C'est le long et chaud été de 1944 dans le quartier Weequahic de Newark. La plupart des jeunes hommes du pays sont engagés à l'étranger, mais Bucky Cantor, un muscle-bound, instructeur de 23 ans PE, est coincé à la maison à cause de ses yeux louches. Au lieu d'aider son pays dans la lutte contre Hitler, son travail pour l'été est de superviser le bien-être d'un groupe d'enfants, en tant que directeur de l'un des terrains de jeux de la ville. C'est à peine le rôle glorieux qu'il voulait pour lui-même, mais Bucky, qui a un sens profond de l'honneur, se rapproche de ses fonctions - du moins au début - avec un dévouement inlassable.
1/4 Philip Roth : Indestructiblement heureux (2016 - La compagnie des auteurs / France Culture)

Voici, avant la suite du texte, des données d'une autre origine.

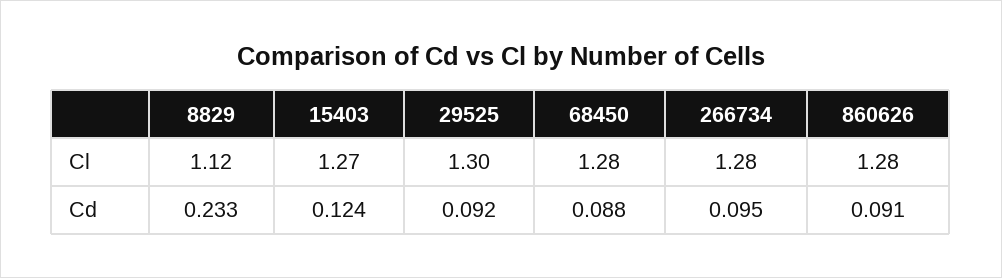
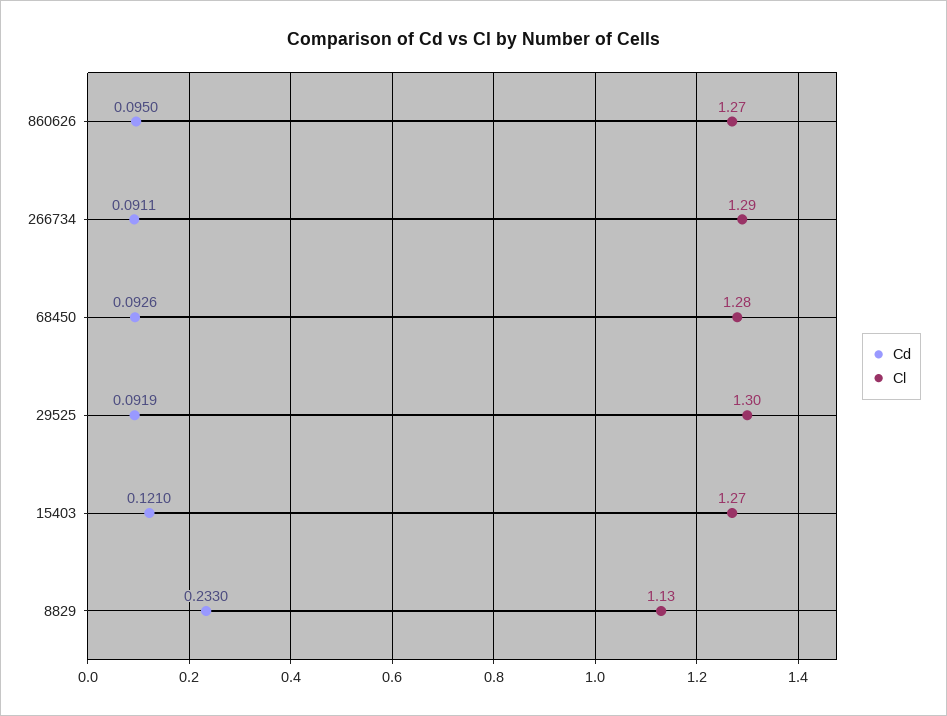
  {
    "Cl": {
-     "8829": 1.12,
+     "8829": 1.13,
      "15403": 1.27,
      "29525": 1.3,
      "68450": 1.28,
-     "266734": 1.28,
+     "266734": 1.29,
-     "860626": 1.28
+     "860626": 1.27
    },
    "Cd": {
      "8829": 0.233,
-     "15403": 0.124,
+     "15403": 0.121,
      "29525": 0.0919,
-     "68450": 0.088,
+     "68450": 0.0926,
-     "266734": 0.095,
+     "266734": 0.0911,
-     "860626": 0.091
+     "860626": 0.095
    }
  }

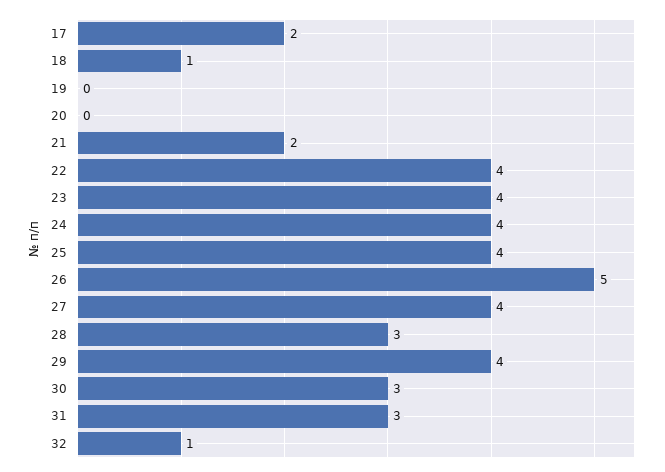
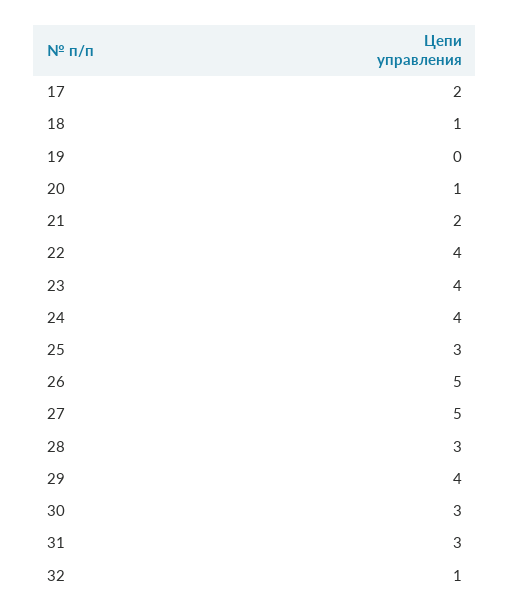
  {
    "17": 2,
    "18": 1,
    "19": 0,
-   "20": 0,
+   "20": 1,
    "21": 2,
    "22": 4,
    "23": 4,
    "24": 4,
-   "25": 4,
+   "25": 3,
    "26": 5,
-   "27": 4,
+   "27": 5,
    "28": 3,
    "29": 4,
    "30": 3,
    "31": 3,
    "32": 1
  }

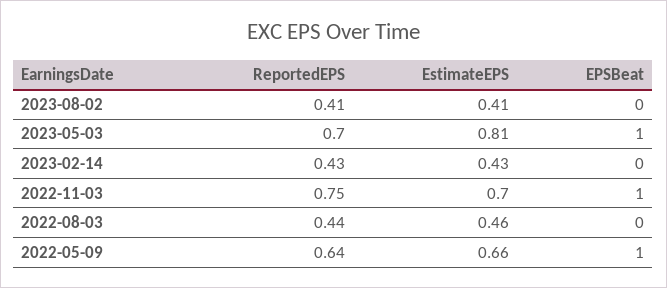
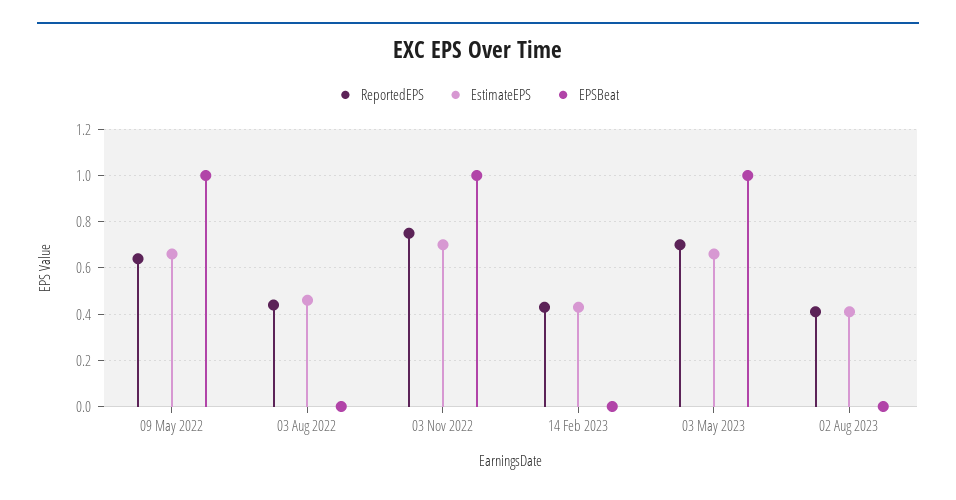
  {
    "ReportedEPS": {
      "2023-08-02": 0.41,
      "2023-05-03": 0.7,
      "2023-02-14": 0.43,
      "2022-11-03": 0.75,
      "2022-08-03": 0.44,
      "2022-05-09": 0.64
    },
    "EstimateEPS": {
      "2023-08-02": 0.41,
-     "2023-05-03": 0.81,
+     "2023-05-03": 0.65,
      "2023-02-14": 0.43,
      "2022-11-03": 0.7,
      "2022-08-03": 0.46,
      "2022-05-09": 0.66
    },
    "EPSBeat": {
      "2023-08-02": 0,
      "2023-05-03": 1,
      "2023-02-14": 0,
      "2022-11-03": 1,
      "2022-08-03": 0,
      "2022-05-09": 1
    }
  }

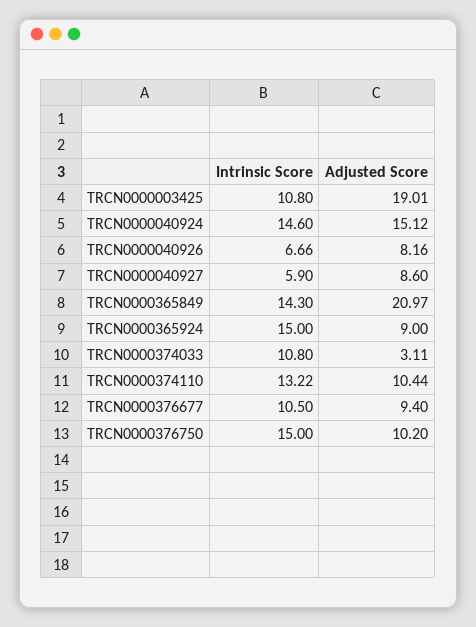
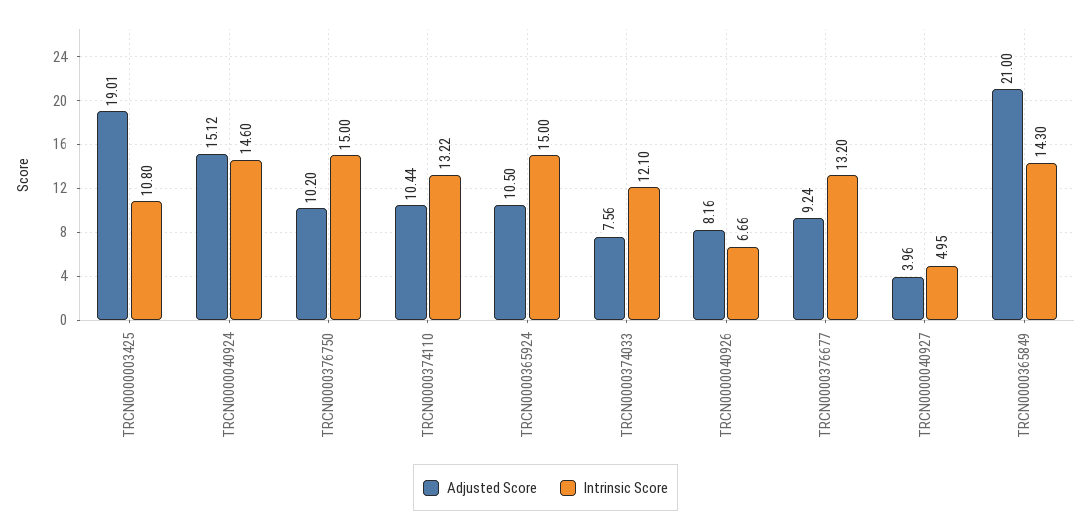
  {
    "Intrinsic Score": {
      "TRCN0000003425": 10.8,
      "TRCN0000040924": 14.6,
      "TRCN0000040926": 6.66,
-     "TRCN0000040927": 5.9,
+     "TRCN0000040927": 4.95,
      "TRCN0000365849": 14.3,
      "TRCN0000365924": 15,
-     "TRCN0000374033": 10.8,
+     "TRCN0000374033": 12.1,
      "TRCN0000374110": 13.22,
-     "TRCN0000376677": 10.5,
+     "TRCN0000376677": 13.2,
      "TRCN0000376750": 15
    },
    "Adjusted Score": {
      "TRCN0000003425": 19.01,
      "TRCN0000040924": 15.12,
      "TRCN0000040926": 8.16,
-     "TRCN0000040927": 8.6,
+     "TRCN0000040927": 3.96,
-     "TRCN0000365849": 20.97,
+     "TRCN0000365849": 21,
-     "TRCN0000365924": 9,
+     "TRCN0000365924": 10.5,
-     "TRCN0000374033": 3.11,
+     "TRCN0000374033": 7.56,
      "TRCN0000374110": 10.44,
-     "TRCN0000376677": 9.4,
+     "TRCN0000376677": 9.24,
      "TRCN0000376750": 10.2
    }
  }

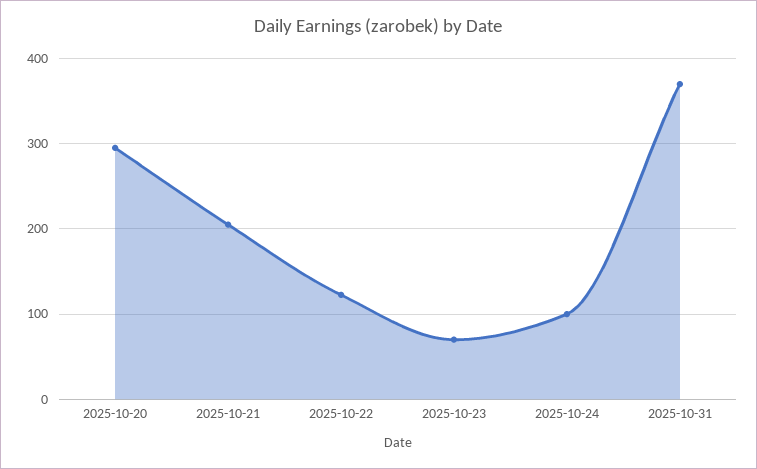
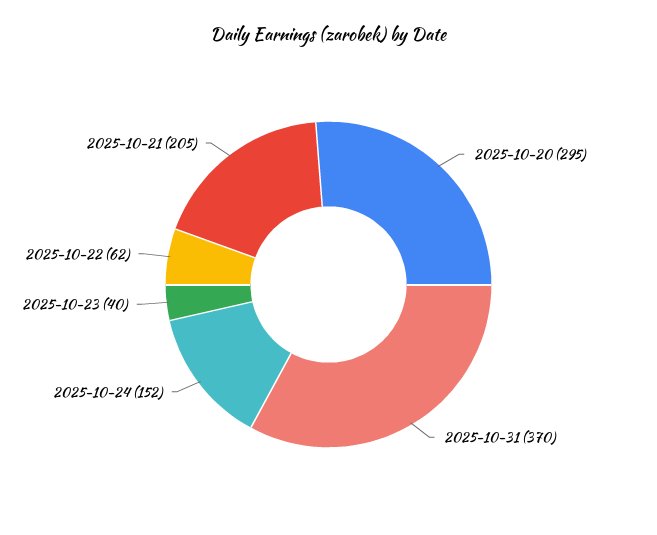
  {
    "2025-10-20": 295,
    "2025-10-21": 205,
-   "2025-10-22": 120,
+   "2025-10-22": 62,
-   "2025-10-23": 70,
+   "2025-10-23": 40,
-   "2025-10-24": 100,
+   "2025-10-24": 152,
    "2025-10-31": 370
  }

Philip Roth 1933-2018, "Némésis" (2010) : la culpabilité face au mal
A l’été 1944, Bucky Cantor a 23 ans. Il vit à Newark, aux Etats-Unis. Malgré ses grandes aptitudes physiques et son corps de gymnaste, il n’a pas pu rejoindre les corps armés mobilisés pour la Seconde Guerre mondiale, à cause de sa très mauvaise vue. Il se retrouve alors directeur des terrains de jeux sportifs de Weequahic, quartier juif de la ville. Honteux de ne pas pouvoir participer à l’effort de guerre, il se retrouve pourtant en première ligne d’un tout autre front : une épidémie de poliomyélite. Touchant principalement les enfants, elle frappe de plein fouet l’entourage de Bucky. Quand elle ne tue pas, la polio atrophie les membres de ses victimes, les rendant lourdement handicapés. Comment accepter un tel drame ? Dans Némésis, dernier roman de sa carrière, Philip Roth épluche les émotions suscitées par la fureur d’une épidémie. Aussi interroge-t-il les réactions de Buck, ce héros, dégoulinant de loyauté et assoiffé de réponses, face à la “tyrannie de la contingence”. Comment mesurer sa culpabilité face à un mal invisible, qui décloisonne toute rationalité ? L’épidémie est-elle le fait d’une Némésis, du nom de cette déesse de la mythologie grecque qui châtie l’excès, la démesure et l’orgueil ?
"Tous ses amis sont terrifiés, dit Mr Michaels. Ils sont terrifiés à
l’idée qu’il la leur a passée et que maintenant ils vont avoir la polio
aussi. Leurs parents sont dans tous leurs états. Personne ne sait quoi
faire. Qu’est-ce qu’on peut faire ? Qu’est-ce qu’on aurait dû faire ? Je
me creuse la cervelle. [...] Y a-t-il un garçon qui ait pris plus grand
soin de sa chambre et de ses affaires et de lui-même qu’Alan ? Tout ce
qu’il faisait, il le faisait bien du premier coup. Et toujours content.
Toujours prêt à plaisanter. Alors pourquoi est-il mort ? Y a-t-il une
justice là-dedans ?
- Il n’y en a aucune, dit Mr Cantor.
- Vous faites tout bien et tout bien et encore tout bien, depuis
toujours. Vous vous efforcez d’être quelqu’un de réfléchi, de
raisonnable, de vous montrer conciliant, et puis voilà ce qui arrive.
Quel sens peut bien avoir la vie ?
- On a l’impression qu’elle n’en a pas, répondit Mr Cantor.
- Où est la balance de la justice ? demanda le pauvre homme.
- Je n’en sais rien, Mr Michaels.
- Pourquoi est-ce que la tragédie frappe toujours les gens qui le méritent le moins ?
- Je ne connais pas la réponse, répondit Mr Cantor.